To handle snippets sequentially, we simply need to create a thread that dereferences each promise in turn. As an illustration, here’s one that simply prints out the value of each snippet as it becomes available:

FunctionalProgramming/TranscriptHandler/src/server/core.clj

(future

(doseq [snippet (map deref snippets)]

(println snippet)))

This uses doseq, which processes a sequence sequentially. In this case, the sequence it’s processing is a lazy sequence of dereferenced promises, each one of which is bound to snippet.

All that remains is to wire this all up into a web service. Here’s code that uses the Compojure library to do so:[11]

FunctionalProgramming/TranscriptHandler/src/server/core.clj

(defroutes app-routes

(PUT "/snippet/:n" [n :as {:keys [body]}]

(accept-snippet (edn/read-string n) (slurp body))

(response "OK")))

####################

WHAT IS ASKED: In the Clojure excerpt about handling snippets, which library wires the code up into a web service? Rely only on the Clojure excerpt about handling snippets.

DATASET EXTRACT:
####################

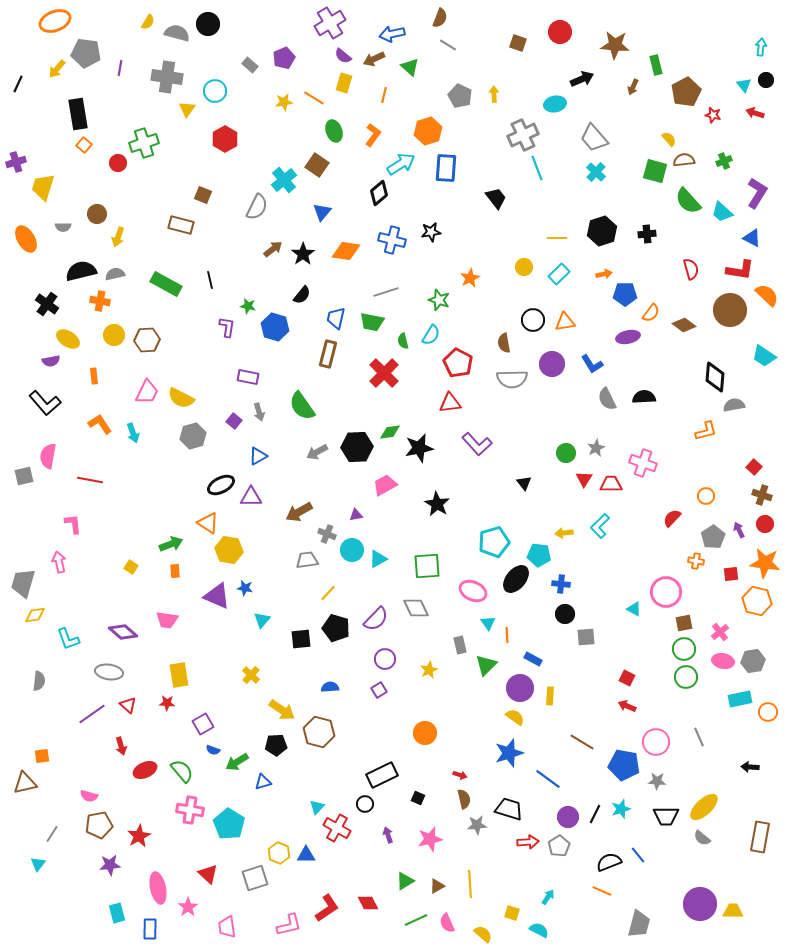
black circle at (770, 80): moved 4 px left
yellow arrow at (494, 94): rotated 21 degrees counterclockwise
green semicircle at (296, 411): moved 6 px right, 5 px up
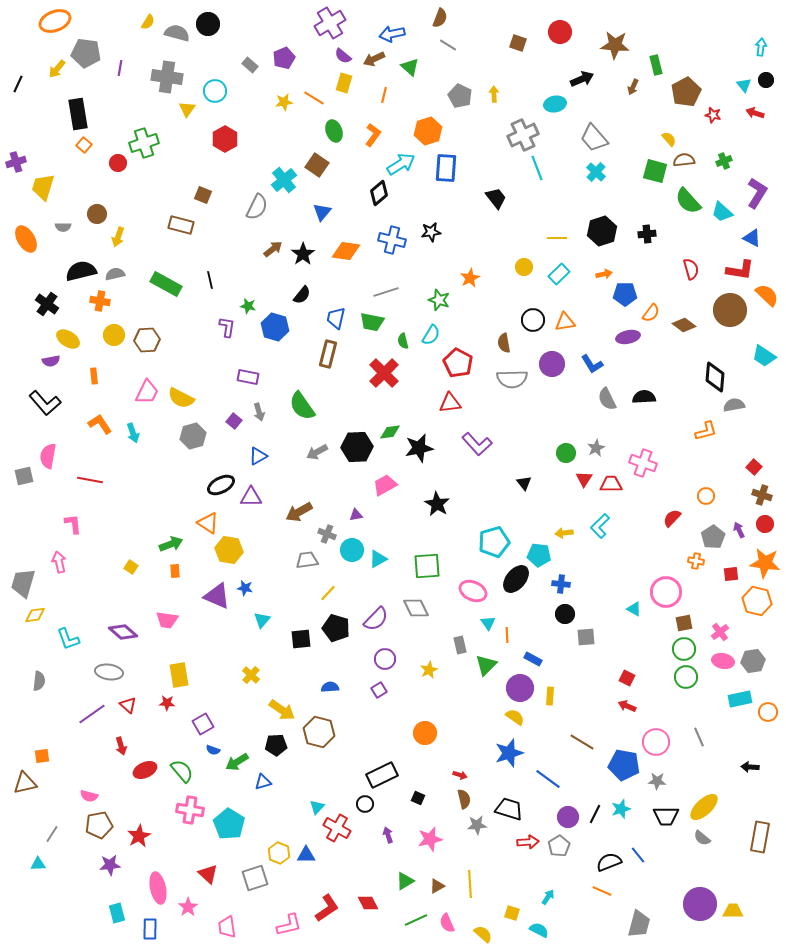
cyan triangle at (38, 864): rotated 49 degrees clockwise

####################

EXERCISE OUTPUT: The Compojure library.